Fidel se había retirado de la vida pública hacía unos dos años y mis compañeros de charla recordaban anécdotas del comandante. Yo escuchaba asombrado. Ellos sabían que yo era comunista, pero lo habían olvidado o lo habían querido olvidar. No sabían que yo me había hecho comunista, al principio de los principios, entre otras cosas porque admiraba profundamente a aquel barbudo que hizo la revolución con apenas una quincena de camaradas y que le plantó cara al imperio durante más de cincuenta años a apenas noventa millas de sus costas. No lo sabían pero ninguna falta les hacía. Hablaban de Fidel como se habla de un vecino al que se admira; no como del jefe del gobierno, el líder del pueblo o títulos por el estilo, sino como de un amigo cercano que se ha ganado la admiración del barrio a fuerza de dar ejemplo.

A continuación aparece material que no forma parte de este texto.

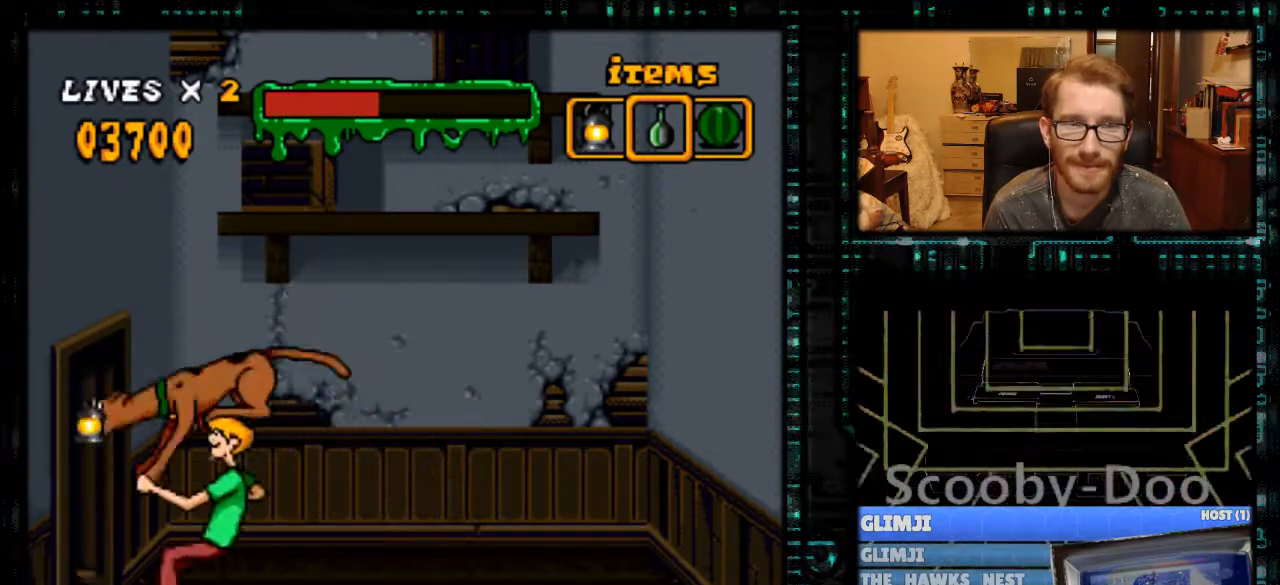
{"buttons": ["B", "Y", "DPAD_RIGHT"], "events": [[433, "B", "down"]]}
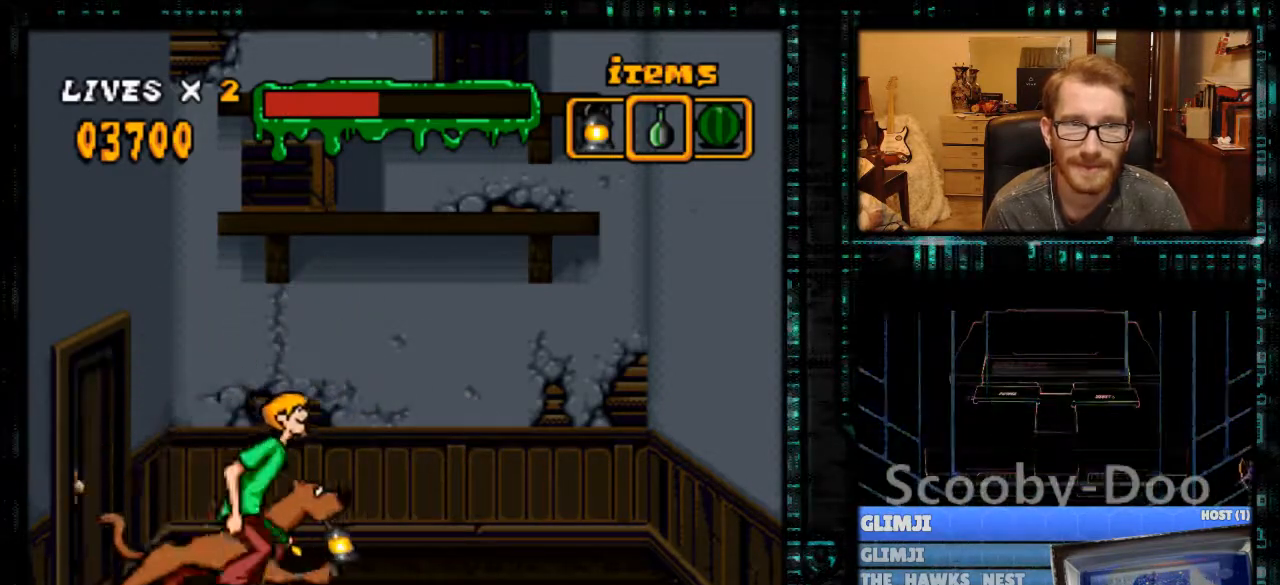
{"buttons": ["Y", "DPAD_RIGHT"], "events": [[467, "B", "up"]]}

En un momento dado cometí el error fatídico de formular la temida pregunta: “¿Y cuando muera, qué?”
Se hizo un silencio denso que pareció tragarse el mundo. Los ojos del Negro se volvieron más negros aún que el resto de su cuerpo y los de José se llenaron de una nostalgia preventiva. Sin pretenderlo, había convocado en la conversación a los fantasmas de la incertidumbre y la orfandad. El Negro fue el que rompió el mutismo, pasados unos largos segundos, con una frase que nunca olvidaré: “Fidel no se va a morir nunca, Álvaro… ni aunque se muera”.
Después, regresamos al buen humor, lejos de melancolías taciturnas, y a la conversación alegre hasta que despuntó el sol sobre nuestras cabezas. Atrás quedaba la noche y la pregunta que pudo nublarla por un momento. Esa es la magia de Cuba: del llanto a la risa en un segundo sin solución de continuidad.
Cuando el pasado sábado me dijeron que Fidel había muerto, un nudo atenazó mi garganta y todas las tristezas de este mundo se agarraron a mi pecho. Lloré como si un familiar o un amigo muy querido se hubiera marchado. No lo podía creer. No lo quería creer.
Marcos Ana, otro referente comunista imprescindible, nos había dejado apenas veinticuatro horas antes. Demasiada muerte, demasiada tristeza para un sábado lluvioso de noviembre. Vaya día…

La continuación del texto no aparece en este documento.